Wilhelm Riedel ging nach Berlin, hier gedieh das Geschäft prächtig. Im Alter von 60 Jahren konnte er seinem Sohn Richard, der in England das Tuchgewerbe erlernt hatte, den Betrieb übergeben, nicht ganz freiwillig, erst ein schwerer Unfall erleichterte den Weg in den Ruhestand. Aber, von wegen Ruhestand, jetzt konnte er darangehen, ein Versprechen, das er einst seiner Mutter gab, zu erfüllen – Hilfe für Arme und Waisen. Nicht von den Kapitalien seiner Fabrik, sondern von den Ersparnissen seines Altenteils installierte er alsbald mehrere Stiftungen. In der damaligen Bellevuestraße in Cottbus, heute Bautzener Straße, kaufte er die Grundstücke 44 und 45 und errichtete darauf den “Riedelstift für vaterlose Waisen.” Das ganze Anwesen machte er 1896 seiner Vaterstadt zum Geschenk.
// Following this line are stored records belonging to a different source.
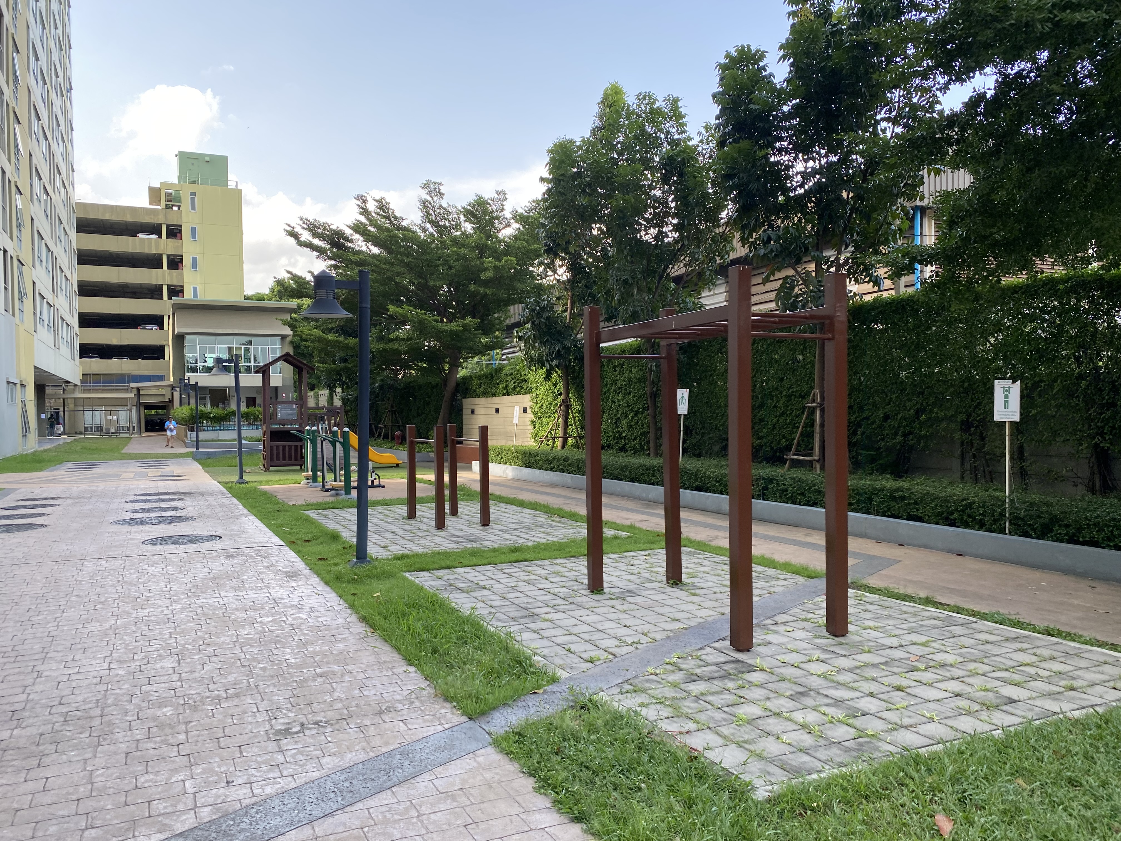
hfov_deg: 67.3
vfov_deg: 53.1
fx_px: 842
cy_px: 420
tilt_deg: -4.9
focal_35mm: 26
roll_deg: +2.4
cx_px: 560
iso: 32
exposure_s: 1/298
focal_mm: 4.25
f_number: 1.8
In den kleinen Wohnungen lebten 12 Witwen mit 56 Kindern. Weitere Stiftungen folgten schon bald: 1902 eine Aussteuerstiftung, dann eine “Stiftung für achtbare Arme”, die je 12 alten Männern und Frauen eine sorgenfreie Unterkunft bot, und als Krönung 1907 das “Werkstättenhaus der Riedelstiftung Selbsthilfe”, in dem armen Handwerkern und Gewerbetreibenden äußerst kostengünstige Arbeitsräume geboten wurden. Die Stadt Cottbus dankte dem Stifter schon 1903 mit der Ehrenbürgerschaft. Als Wilhelm Riedel am 23.01.1916 in Berlin verstarb, hatte seine Vaterstadt ein Ehrengrab auf dem Südfriedhof bereit. Wie schon oben gesagt, Ehrenbürger ist Wilhelm Riedel nicht mehr, jedoch wurde 1993 eine Straße in Sandow nach ihm benannt. Das Alters- und Pflegeheim in der Bautzener Straße wurde zu DDR-Zeiten immer kurz “Riedelstift” genannt. Und als solches führt es nach der Wende der Arbeiter-Samariter- Bund.